California Can’t Regulate Radioactive Cleanup

Disposal of radioactive material at a World War II-era nuclear research and rocket testing facility was once so bad that military workers fired  shotguns at drums to make them explode and burn.  Nonetheless, an appeals court says cleanup can be at the federal standard, rather than a higher California standard that would leave the land suitable for subsistence farming.

The 9th U.S. Circuit Court of Appeals struck down a 2007 California law Friday that would have required the Santa Susana Field Laboratory, 30 miles from Los Angeles to be cleaned of radiation that people could grown vegetables.

The Department of Energy, which was responsible for cleanup, hired Boeing Co. to remove radioactive contamination.  Boeing rejected the state law aimed at the Santa Susana site cleanup.  Instead, Boeing said it would follow less stringent federal standards that allow for industrial, recreational or residential use.
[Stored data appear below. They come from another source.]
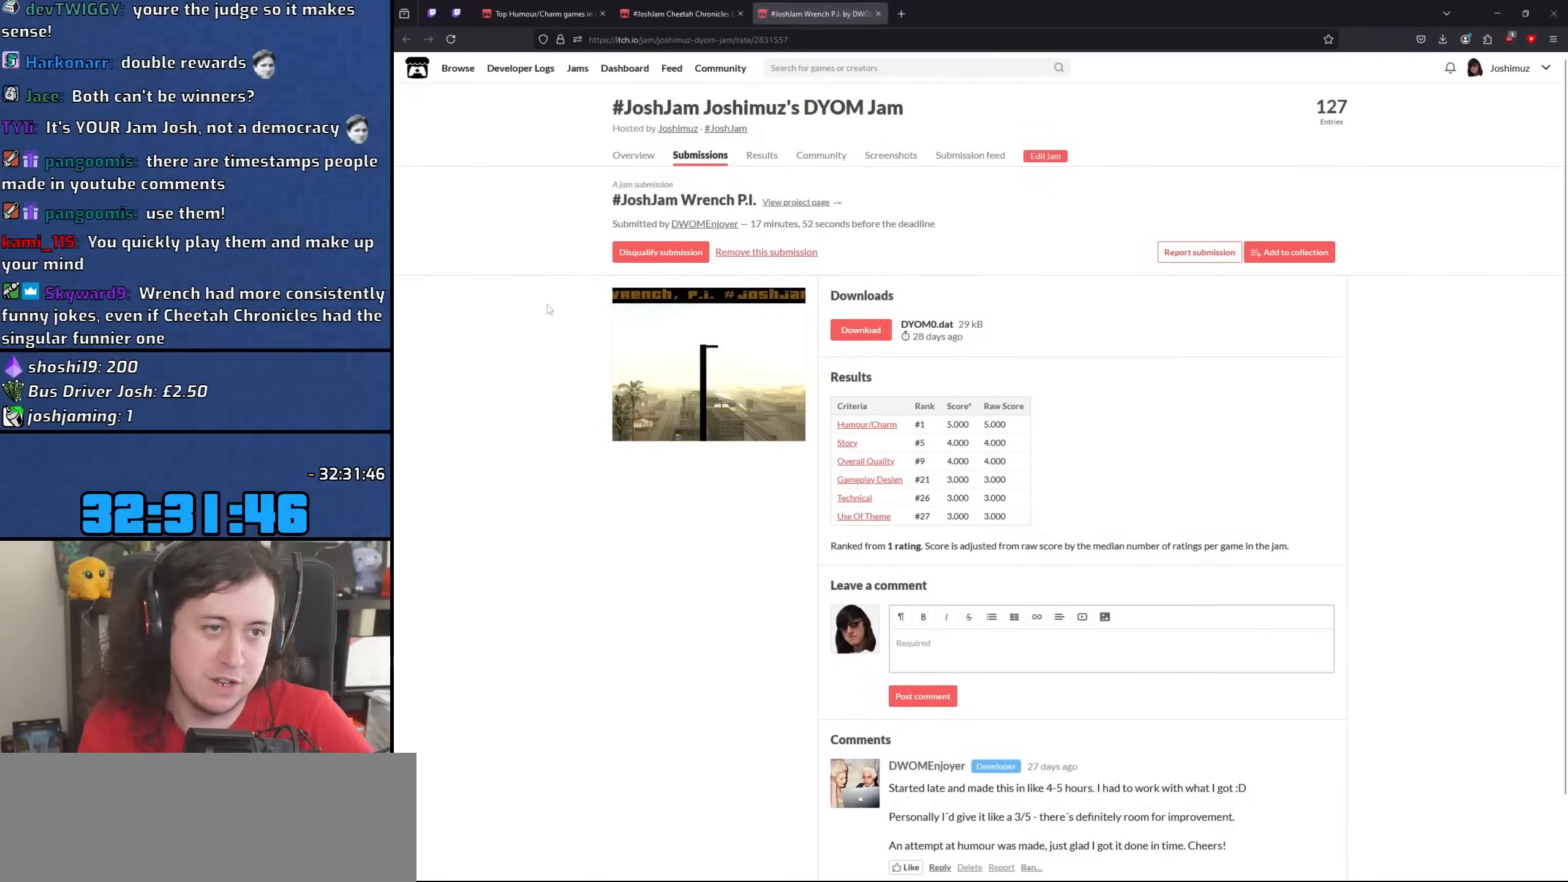
{"keys": [], "mouse": [], "events": []}
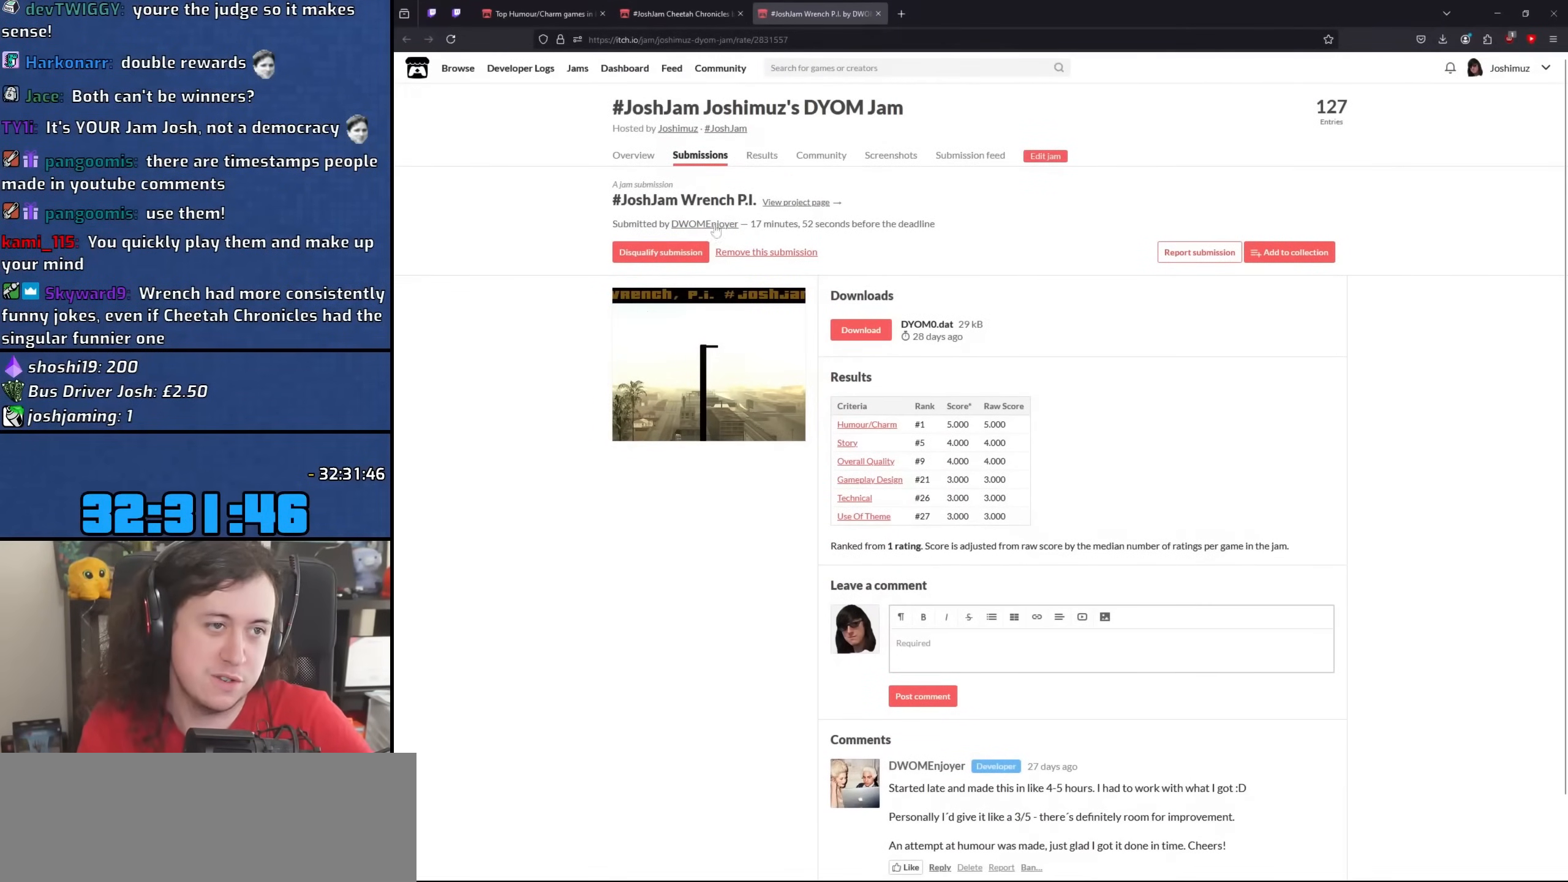
{"keys": [], "mouse": [], "events": []}
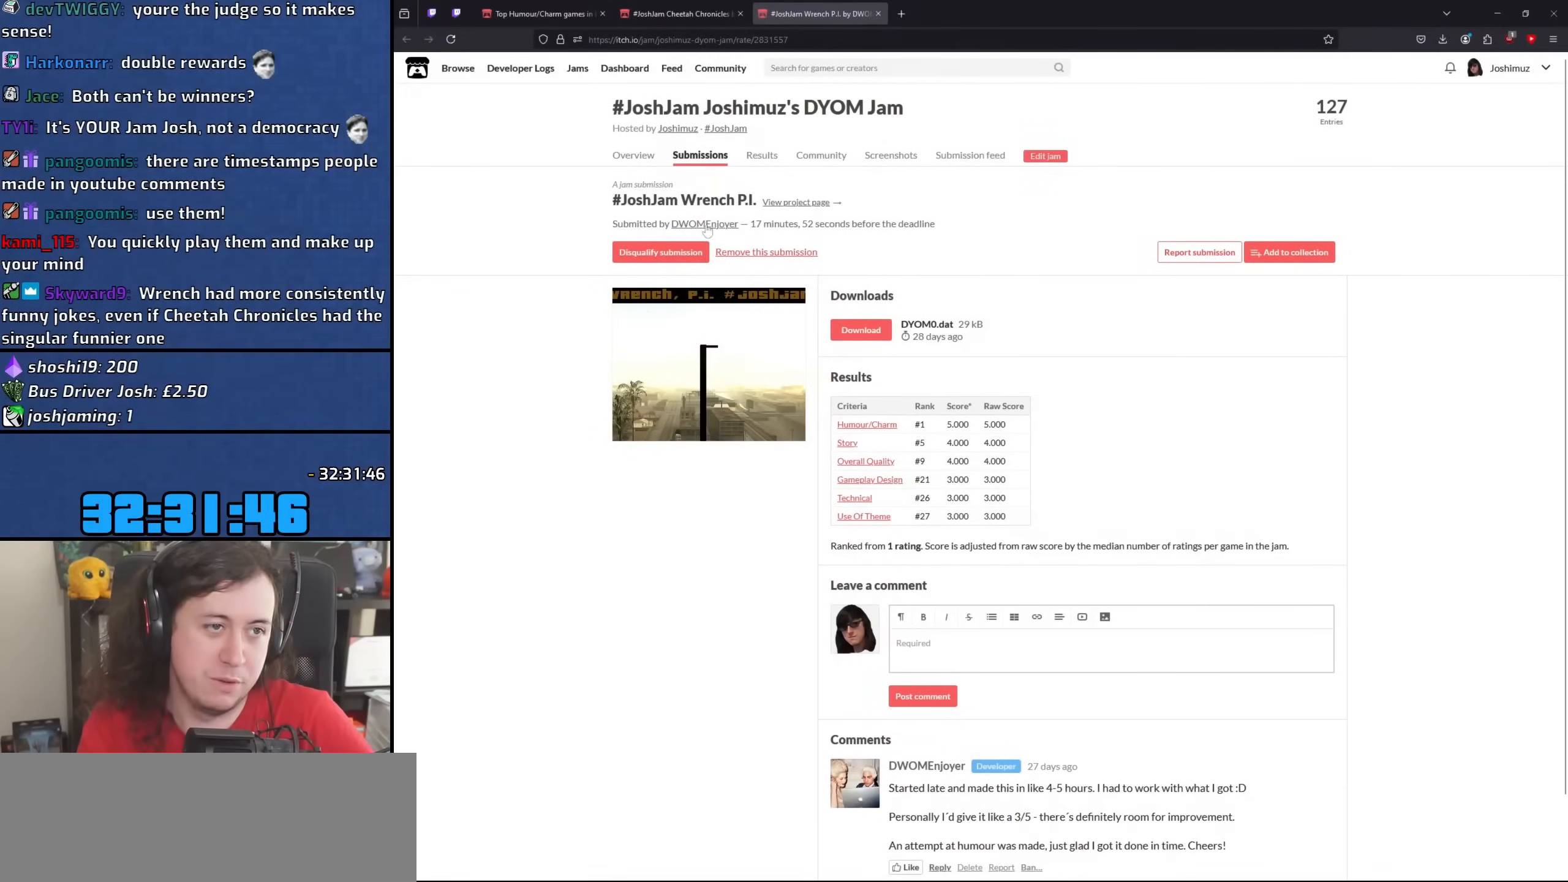
{"keys": [], "mouse": [], "events": []}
Boeing sued California in 2010 to block enforcement of the state law and challenged its validity.  A Los Angeles federal judge ruled in 2012 that the state law improperly regulated the federal government in violation of the Constitution’s supremacy clause.

The state law, SB990, “applies more stringent cleanup standards than generally applicable state environmental laws.  By doing so, SB990 discriminates against the federal government and against Boeing as a federal contractor,” said Judge Andrew Kleinfeld.

The 2,850-acre Santa Susana site had soil, ground water and bedrock contamination from radiation and toxic chemicals.  But the law applied only to radiation cleanup. In 1959 a partial meltdown of a reactor at the site spewed radioactive gases into the air for three weeks.  That partial meltdown accounts for 90 percent of the contamination, according to the court.

The remainder came from other nuclear reactor accidents and an open burn pit for sodium-coated materials and numerous fires at a “hot lab” used to cut up nuclear fuel from the site’s reactors and other fuel rods shipped there from around the U.S.  In addition, one disposal procedure consisted of shooting barrels of toxic substances with shotguns to make them explode and burn, Kleinfeld wrote.

Operations at the site stopped in the 1980s and now it is limited to efforts to clean it up.

Case:  Boeing Co. v. Movassaghi, No. 11-55903.